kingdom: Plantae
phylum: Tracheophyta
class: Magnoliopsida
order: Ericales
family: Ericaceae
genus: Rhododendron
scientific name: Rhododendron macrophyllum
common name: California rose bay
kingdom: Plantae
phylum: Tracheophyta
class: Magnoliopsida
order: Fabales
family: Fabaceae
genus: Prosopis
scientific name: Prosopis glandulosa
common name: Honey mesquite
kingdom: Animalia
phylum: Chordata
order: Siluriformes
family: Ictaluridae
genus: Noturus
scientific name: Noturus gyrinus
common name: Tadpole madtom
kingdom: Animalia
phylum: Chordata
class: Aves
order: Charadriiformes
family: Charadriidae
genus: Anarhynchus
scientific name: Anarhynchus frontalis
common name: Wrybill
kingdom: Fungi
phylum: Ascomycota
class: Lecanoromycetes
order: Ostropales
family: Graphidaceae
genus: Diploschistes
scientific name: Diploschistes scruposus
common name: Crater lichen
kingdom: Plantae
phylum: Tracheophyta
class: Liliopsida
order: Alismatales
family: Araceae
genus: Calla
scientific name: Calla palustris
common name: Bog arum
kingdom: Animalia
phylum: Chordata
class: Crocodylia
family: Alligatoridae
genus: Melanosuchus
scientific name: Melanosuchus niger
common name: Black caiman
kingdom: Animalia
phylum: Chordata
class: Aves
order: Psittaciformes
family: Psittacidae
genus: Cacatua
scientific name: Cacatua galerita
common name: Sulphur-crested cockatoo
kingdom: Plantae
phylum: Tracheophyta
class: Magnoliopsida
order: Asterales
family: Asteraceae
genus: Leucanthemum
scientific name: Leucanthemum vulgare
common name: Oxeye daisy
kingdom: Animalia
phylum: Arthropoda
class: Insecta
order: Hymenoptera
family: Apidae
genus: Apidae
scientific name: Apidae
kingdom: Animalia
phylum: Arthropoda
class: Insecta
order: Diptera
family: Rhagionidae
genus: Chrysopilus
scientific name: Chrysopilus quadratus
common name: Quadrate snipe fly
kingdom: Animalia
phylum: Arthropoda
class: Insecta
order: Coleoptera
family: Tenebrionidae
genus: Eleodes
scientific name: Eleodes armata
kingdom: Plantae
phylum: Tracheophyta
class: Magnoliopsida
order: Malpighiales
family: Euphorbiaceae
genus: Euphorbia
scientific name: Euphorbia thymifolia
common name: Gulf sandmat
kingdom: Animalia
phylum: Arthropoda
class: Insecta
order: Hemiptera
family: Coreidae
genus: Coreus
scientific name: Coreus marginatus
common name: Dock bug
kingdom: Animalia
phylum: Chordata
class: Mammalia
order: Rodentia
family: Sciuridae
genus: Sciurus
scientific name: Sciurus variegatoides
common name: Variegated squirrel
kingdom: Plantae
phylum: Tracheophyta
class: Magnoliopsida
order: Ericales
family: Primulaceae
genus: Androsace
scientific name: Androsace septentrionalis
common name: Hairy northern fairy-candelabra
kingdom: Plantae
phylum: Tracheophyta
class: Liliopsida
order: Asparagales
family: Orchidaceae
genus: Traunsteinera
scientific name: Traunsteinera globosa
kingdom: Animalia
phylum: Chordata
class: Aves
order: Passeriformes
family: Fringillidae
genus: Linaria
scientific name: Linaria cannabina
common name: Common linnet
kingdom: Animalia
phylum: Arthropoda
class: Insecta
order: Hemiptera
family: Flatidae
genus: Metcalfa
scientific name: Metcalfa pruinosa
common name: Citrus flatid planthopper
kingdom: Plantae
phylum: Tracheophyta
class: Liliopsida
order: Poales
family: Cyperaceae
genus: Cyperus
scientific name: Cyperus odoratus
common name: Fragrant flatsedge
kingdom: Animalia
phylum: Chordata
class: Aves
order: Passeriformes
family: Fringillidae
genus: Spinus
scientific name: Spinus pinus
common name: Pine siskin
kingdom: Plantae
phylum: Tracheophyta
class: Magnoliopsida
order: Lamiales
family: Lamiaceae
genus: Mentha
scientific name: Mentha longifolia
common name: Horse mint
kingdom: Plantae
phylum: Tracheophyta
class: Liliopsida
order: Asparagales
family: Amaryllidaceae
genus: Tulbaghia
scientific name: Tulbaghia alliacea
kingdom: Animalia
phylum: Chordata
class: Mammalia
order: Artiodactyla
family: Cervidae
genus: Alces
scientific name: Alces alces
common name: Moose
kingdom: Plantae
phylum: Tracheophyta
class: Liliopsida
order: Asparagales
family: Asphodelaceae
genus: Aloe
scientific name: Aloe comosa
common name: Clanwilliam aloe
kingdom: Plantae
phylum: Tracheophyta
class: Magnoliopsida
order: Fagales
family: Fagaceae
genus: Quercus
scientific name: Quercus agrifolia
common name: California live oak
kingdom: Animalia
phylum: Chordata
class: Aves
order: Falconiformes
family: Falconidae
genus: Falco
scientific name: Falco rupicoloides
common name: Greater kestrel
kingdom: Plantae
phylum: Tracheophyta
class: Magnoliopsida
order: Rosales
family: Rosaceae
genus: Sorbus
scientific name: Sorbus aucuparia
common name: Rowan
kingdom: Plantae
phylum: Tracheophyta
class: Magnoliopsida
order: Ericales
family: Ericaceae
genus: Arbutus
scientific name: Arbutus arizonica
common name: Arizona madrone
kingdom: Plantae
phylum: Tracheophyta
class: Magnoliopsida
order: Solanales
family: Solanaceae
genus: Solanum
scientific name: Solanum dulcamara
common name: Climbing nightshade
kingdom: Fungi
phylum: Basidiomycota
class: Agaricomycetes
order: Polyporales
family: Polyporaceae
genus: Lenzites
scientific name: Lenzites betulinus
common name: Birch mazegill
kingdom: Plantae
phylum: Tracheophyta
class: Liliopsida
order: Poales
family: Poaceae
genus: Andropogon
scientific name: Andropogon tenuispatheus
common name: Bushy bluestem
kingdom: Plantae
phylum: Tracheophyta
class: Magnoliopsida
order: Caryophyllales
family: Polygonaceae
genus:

**Prompt**
Can you reproduce the entire listing above line for line, with no changes?

**Exercise result**
kingdom: Plantae
phylum: Tracheophyta
class: Magnoliopsida
order: Ericales
family: Ericaceae
genus: Rhododendron
scientific name: Rhododendron macrophyllum
common name: California rose bay
kingdom: Plantae
phylum: Tracheophyta
class: Magnoliopsida
order: Fabales
family: Fabaceae
genus: Prosopis
scientific name: Prosopis glandulosa
common name: Honey mesquite
kingdom: Animalia
phylum: Chordata
order: Siluriformes
family: Ictaluridae
genus: Noturus
scientific name: Noturus gyrinus
common name: Tadpole madtom
kingdom: Animalia
phylum: Chordata
class: Aves
order: Charadriiformes
family: Charadriidae
genus: Anarhynchus
scientific name: Anarhynchus frontalis
common name: Wrybill
kingdom: Fungi
phylum: Ascomycota
class: Lecanoromycetes
order: Ostropales
family: Graphidaceae
genus: Diploschistes
scientific name: Diploschistes scruposus
common name: Crater lichen
kingdom: Plantae
phylum: Tracheophyta
class: Liliopsida
order: Alismatales
family: Araceae
genus: Calla
scientific name: Calla palustris
common name: Bog arum
kingdom: Animalia
phylum: Chordata
class: Crocodylia
family: Alligatoridae
genus: Melanosuchus
scientific name: Melanosuchus niger
common name: Black caiman
kingdom: Animalia
phylum: Chordata
class: Aves
order: Psittaciformes
family: Psittacidae
genus: Cacatua
scientific name: Cacatua galerita
common name: Sulphur-crested cockatoo
kingdom: Plantae
phylum: Tracheophyta
class: Magnoliopsida
order: Asterales
family: Asteraceae
genus: Leucanthemum
scientific name: Leucanthemum vulgare
common name: Oxeye daisy
kingdom: Animalia
phylum: Arthropoda
class: Insecta
order: Hymenoptera
family: Apidae
genus: Apidae
scientific name: Apidae
kingdom: Animalia
phylum: Arthropoda
class: Insecta
order: Diptera
family: Rhagionidae
genus: Chrysopilus
scientific name: Chrysopilus quadratus
common name: Quadrate snipe fly
kingdom: Animalia
phylum: Arthropoda
class: Insecta
order: Coleoptera
family: Tenebrionidae
genus: Eleodes
scientific name: Eleodes armata
kingdom: Plantae
phylum: Tracheophyta
class: Magnoliopsida
order: Malpighiales
family: Euphorbiaceae
genus: Euphorbia
scientific name: Euphorbia thymifolia
common name: Gulf sandmat
kingdom: Animalia
phylum: Arthropoda
class: Insecta
order: Hemiptera
family: Coreidae
genus: Coreus
scientific name: Coreus marginatus
common name: Dock bug
kingdom: Animalia
phylum: Chordata
class: Mammalia
order: Rodentia
family: Sciuridae
genus: Sciurus
scientific name: Sciurus variegatoides
common name: Variegated squirrel
kingdom: Plantae
phylum: Tracheophyta
class: Magnoliopsida
order: Ericales
family: Primulaceae
genus: Androsace
scientific name: Androsace septentrionalis
common name: Hairy northern fairy-candelabra
kingdom: Plantae
phylum: Tracheophyta
class: Liliopsida
order: Asparagales
family: Orchidaceae
genus: Traunsteinera
scientific name: Traunsteinera globosa
kingdom: Animalia
phylum: Chordata
class: Aves
order: Passeriformes
family: Fringillidae
genus: Linaria
scientific name: Linaria cannabina
common name: Common linnet
kingdom: Animalia
phylum: Arthropoda
class: Insecta
order: Hemiptera
family: Flatidae
genus: Metcalfa
scientific name: Metcalfa pruinosa
common name: Citrus flatid planthopper
kingdom: Plantae
phylum: Tracheophyta
class: Liliopsida
order: Poales
family: Cyperaceae
genus: Cyperus
scientific name: Cyperus odoratus
common name: Fragrant flatsedge
kingdom: Animalia
phylum: Chordata
class: Aves
order: Passeriformes
family: Fringillidae
genus: Spinus
scientific name: Spinus pinus
common name: Pine siskin
kingdom: Plantae
phylum: Tracheophyta
class: Magnoliopsida
order: Lamiales
family: Lamiaceae
genus: Mentha
scientific name: Mentha longifolia
common name: Horse mint
kingdom: Plantae
phylum: Tracheophyta
class: Liliopsida
order: Asparagales
family: Amaryllidaceae
genus: Tulbaghia
scientific name: Tulbaghia alliacea
kingdom: Animalia
phylum: Chordata
class: Mammalia
order: Artiodactyla
family: Cervidae
genus: Alces
scientific name: Alces alces
common name: Moose
kingdom: Plantae
phylum: Tracheophyta
class: Liliopsida
order: Asparagales
family: Asphodelaceae
genus: Aloe
scientific name: Aloe comosa
common name: Clanwilliam aloe
kingdom: Plantae
phylum: Tracheophyta
class: Magnoliopsida
order: Fagales
family: Fagaceae
genus: Quercus
scientific name: Quercus agrifolia
common name: California live oak
kingdom: Animalia
phylum: Chordata
class: Aves
order: Falconiformes
family: Falconidae
genus: Falco
scientific name: Falco rupicoloides
common name: Greater kestrel
kingdom: Plantae
phylum: Tracheophyta
class: Magnoliopsida
order: Rosales
family: Rosaceae
genus: Sorbus
scientific name: Sorbus aucuparia
common name: Rowan
kingdom: Plantae
phylum: Tracheophyta
class: Magnoliopsida
order: Ericales
family: Ericaceae
genus: Arbutus
scientific name: Arbutus arizonica
common name: Arizona madrone
kingdom: Plantae
phylum: Tracheophyta
class: Magnoliopsida
order: Solanales
family: Solanaceae
genus: Solanum
scientific name: Solanum dulcamara
common name: Climbing nightshade
kingdom: Fungi
phylum: Basidiomycota
class: Agaricomycetes
order: Polyporales
family: Polyporaceae
genus: Lenzites
scientific name: Lenzites betulinus
common name: Birch mazegill
kingdom: Plantae
phylum: Tracheophyta
class: Liliopsida
order: Poales
family: Poaceae
genus: Andropogon
scientific name: Andropogon tenuispatheus
common name: Bushy bluestem
kingdom: Plantae
phylum: Tracheophyta
class: Magnoliopsida
order: Caryophyllales
family: Polygonaceae
genus:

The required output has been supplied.